3. If Isolation and Context ≥ 2, look at which you're lowest on: Invariants or Loop. Both are important and reinforce each other. As a heuristic: if your team complains more about "the agent doesn't follow conventions", raise Invariants. If they complain more about "the agent takes too long to iterate" or "I have to review everything by hand", raise Loop.
4. Maintenance is last, but not optional. Below level 2 in Maintenance, everything you've built is going to degrade. The good news: when you raise the other dimensions to 2-3, Maintenance goes up partially on its own, because the recurring agents have something to operate on.
Negative rule: don't try to jump two levels in a dimension at once. Each jump changes the team's processes, and your team needs time to settle at the previous level before going up. One month per jump is a reasonable pace. Faster and it breaks.
Your personal roadmap¶
If you want to take a single artifact away from this chapter, it's this template. Run it with your team in a 60-90 minute session and fill it in honestly:
| Dimension | Current level | Next level | Concrete investment | Estimated timeline |
|---|---|---|---|---|
| Isolation | ||||
| Context | ||||
| Invariants | ||||
| Loop / PR | ||||
| Maintenance |
And then, without discussion, circle the row you're going to attack this month. Only one. The rule is disciplinary: if you circle two, you circle none.
When you finish that investment, come back to this template, re-evaluate (probably your current level has gone up on some dimensions as a side effect), and pick the next. There's no "finished harness" — there's a harness in continuous improvement, which is exactly the kind of system this guide describes in the rest of the chapters.
The real closing of the guide¶
There's an interesting property of well-built harnesses: they don't get noticed when they work. The team ships fast, the code stays coherent, the agents produce useful things, the humans focus on what matters, and none of it feels like "we're doing something special". It just feels like engineering done well. The teams that have it rarely write about it because from the inside it looks obvious.

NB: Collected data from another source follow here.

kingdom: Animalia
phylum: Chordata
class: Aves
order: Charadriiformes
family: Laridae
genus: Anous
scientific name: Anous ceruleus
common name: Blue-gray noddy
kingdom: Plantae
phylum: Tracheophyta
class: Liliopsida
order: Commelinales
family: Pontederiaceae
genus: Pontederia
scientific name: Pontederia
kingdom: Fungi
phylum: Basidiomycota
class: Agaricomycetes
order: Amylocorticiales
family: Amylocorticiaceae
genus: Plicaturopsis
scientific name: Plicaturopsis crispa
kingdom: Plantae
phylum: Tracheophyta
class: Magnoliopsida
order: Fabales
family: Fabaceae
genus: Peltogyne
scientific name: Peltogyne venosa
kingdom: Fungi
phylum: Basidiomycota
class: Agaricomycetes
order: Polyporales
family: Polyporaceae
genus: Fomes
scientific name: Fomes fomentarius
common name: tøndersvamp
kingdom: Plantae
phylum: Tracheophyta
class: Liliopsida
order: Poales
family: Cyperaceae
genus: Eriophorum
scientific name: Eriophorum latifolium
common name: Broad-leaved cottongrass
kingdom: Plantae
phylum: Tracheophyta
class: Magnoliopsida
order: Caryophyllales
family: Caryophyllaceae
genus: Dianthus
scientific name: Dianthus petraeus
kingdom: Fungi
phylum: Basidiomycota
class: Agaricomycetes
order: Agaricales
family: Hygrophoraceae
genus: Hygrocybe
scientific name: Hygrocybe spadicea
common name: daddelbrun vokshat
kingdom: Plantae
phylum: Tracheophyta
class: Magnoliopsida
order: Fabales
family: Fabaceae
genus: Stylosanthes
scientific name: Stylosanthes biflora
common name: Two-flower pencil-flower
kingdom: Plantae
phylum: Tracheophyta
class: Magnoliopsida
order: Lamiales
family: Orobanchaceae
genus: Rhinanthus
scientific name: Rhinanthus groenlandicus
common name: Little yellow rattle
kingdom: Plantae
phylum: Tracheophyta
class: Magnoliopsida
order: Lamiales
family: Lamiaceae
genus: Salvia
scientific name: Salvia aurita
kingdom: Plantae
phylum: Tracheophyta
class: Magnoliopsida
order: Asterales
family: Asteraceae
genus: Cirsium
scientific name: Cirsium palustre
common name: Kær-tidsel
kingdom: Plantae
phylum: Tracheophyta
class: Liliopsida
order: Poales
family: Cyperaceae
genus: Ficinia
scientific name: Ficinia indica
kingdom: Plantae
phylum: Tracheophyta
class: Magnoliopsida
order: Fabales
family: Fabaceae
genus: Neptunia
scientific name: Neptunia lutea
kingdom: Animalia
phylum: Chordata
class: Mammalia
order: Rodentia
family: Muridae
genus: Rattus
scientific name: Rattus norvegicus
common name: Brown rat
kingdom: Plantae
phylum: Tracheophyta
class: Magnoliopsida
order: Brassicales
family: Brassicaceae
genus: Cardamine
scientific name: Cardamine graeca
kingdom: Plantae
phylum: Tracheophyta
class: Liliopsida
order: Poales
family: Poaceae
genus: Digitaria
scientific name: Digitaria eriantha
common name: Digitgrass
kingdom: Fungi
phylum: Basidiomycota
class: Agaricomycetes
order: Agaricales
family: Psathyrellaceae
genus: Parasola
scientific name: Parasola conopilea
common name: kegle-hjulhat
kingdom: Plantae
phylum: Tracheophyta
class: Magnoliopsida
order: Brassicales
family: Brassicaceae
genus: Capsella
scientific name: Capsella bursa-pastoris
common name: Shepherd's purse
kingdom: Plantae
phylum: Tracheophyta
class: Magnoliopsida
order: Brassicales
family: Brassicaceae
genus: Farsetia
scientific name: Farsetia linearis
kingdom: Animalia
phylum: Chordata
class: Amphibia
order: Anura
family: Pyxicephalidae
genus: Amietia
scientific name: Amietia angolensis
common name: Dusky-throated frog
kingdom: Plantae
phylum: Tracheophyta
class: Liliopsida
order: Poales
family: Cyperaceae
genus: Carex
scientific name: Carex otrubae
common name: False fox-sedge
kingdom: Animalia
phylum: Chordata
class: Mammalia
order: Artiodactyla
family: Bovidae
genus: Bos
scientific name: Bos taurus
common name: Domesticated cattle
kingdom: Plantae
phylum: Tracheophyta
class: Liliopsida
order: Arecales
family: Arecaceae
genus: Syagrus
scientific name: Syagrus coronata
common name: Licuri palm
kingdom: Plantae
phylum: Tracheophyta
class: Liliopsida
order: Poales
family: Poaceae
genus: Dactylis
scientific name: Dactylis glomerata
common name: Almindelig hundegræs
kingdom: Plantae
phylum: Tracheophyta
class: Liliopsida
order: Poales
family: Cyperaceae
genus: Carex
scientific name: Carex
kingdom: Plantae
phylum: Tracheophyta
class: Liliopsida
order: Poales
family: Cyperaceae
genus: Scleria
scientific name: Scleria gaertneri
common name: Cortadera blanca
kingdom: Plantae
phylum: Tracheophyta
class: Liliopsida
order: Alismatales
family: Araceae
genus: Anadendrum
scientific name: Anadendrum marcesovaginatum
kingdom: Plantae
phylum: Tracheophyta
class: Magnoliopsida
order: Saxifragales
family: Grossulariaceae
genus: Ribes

The teams that don't have it yet look from the outside and attribute the difference to the model. The model is the most visible thing — it has a brand, a version, a parameter count. The harness is invisible. And precisely for that reason it's where the leverage is: because everyone else is looking in the wrong place.
If you only take one thing from the twelve chapters, take this: your next investment isn't waiting for a better model. It's building the harness your current model can already take advantage of. There's a concrete next step. It's in the row you just circled. Do it this month.